# [Excerpted data]

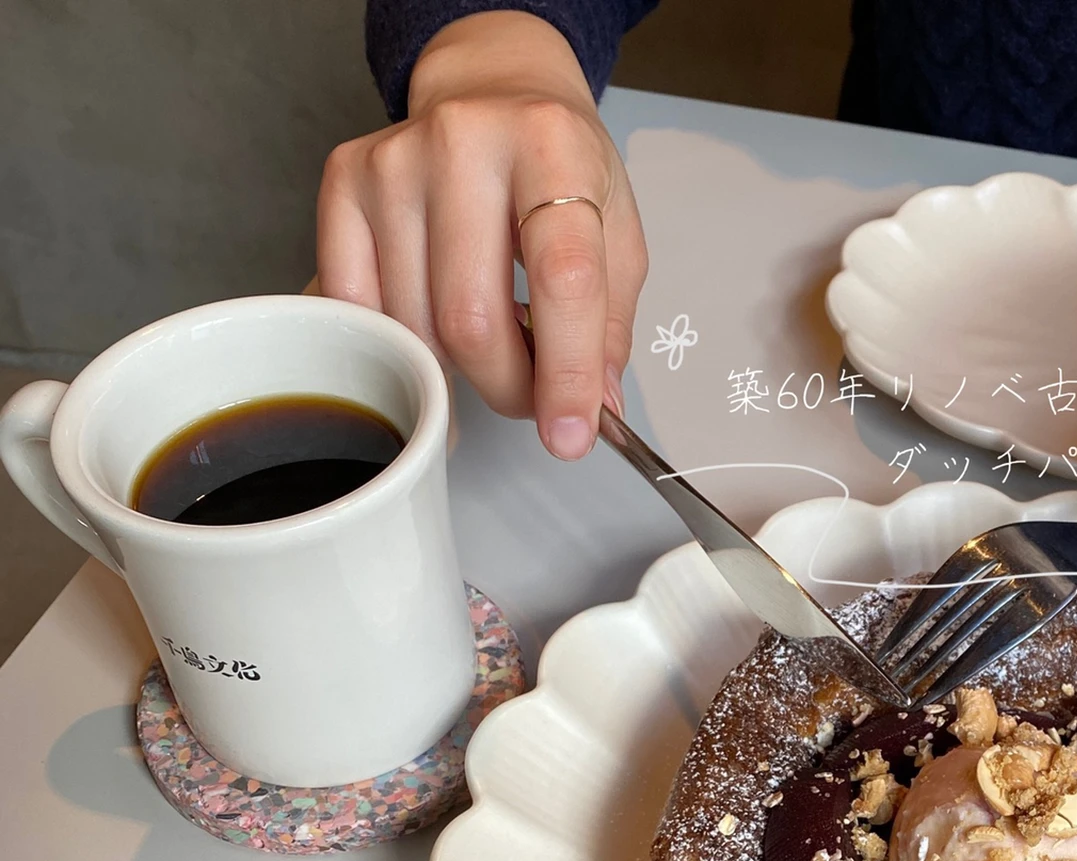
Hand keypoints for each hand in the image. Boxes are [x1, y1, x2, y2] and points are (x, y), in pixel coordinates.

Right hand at [316, 12, 646, 457]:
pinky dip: (400, 343)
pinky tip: (434, 333)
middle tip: (531, 395)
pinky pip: (360, 305)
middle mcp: (464, 139)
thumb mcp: (617, 235)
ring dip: (459, 370)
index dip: (566, 373)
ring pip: (416, 325)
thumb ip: (608, 327)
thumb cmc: (559, 169)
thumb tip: (593, 412)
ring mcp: (393, 160)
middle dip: (509, 386)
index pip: (563, 278)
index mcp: (552, 146)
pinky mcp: (344, 181)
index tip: (570, 438)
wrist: (493, 92)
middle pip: (472, 318)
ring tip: (491, 348)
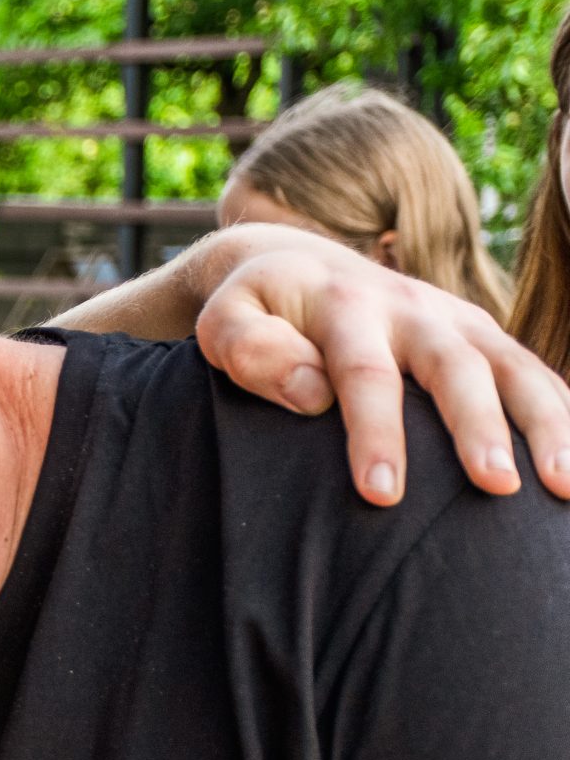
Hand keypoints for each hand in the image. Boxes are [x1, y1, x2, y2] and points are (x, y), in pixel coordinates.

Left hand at [195, 236, 569, 505]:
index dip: (376, 434)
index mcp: (346, 306)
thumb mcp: (225, 322)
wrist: (296, 264)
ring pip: (515, 368)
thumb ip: (250, 350)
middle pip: (456, 368)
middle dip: (477, 429)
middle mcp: (413, 308)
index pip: (365, 374)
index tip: (381, 495)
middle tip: (496, 488)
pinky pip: (534, 375)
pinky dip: (563, 415)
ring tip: (566, 486)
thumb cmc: (253, 313)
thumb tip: (309, 392)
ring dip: (547, 425)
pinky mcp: (483, 337)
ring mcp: (457, 321)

# [Your task]
Taking the line that contains "index tip: (381, 495)" as the first and the last line of the material as the final one, transcribe that span exactly and include nothing else.

# [Answer to this task]
index tip: (381, 495)
middle tip: (496, 488)
pinky pip: (534, 375)
pinky dip: (563, 415)
ring tip: (566, 486)
thumb cmc: (253, 313)
thumb tip: (309, 392)
ring dip: (547, 425)
pinky mcp: (483, 337)
ring mcp: (457, 321)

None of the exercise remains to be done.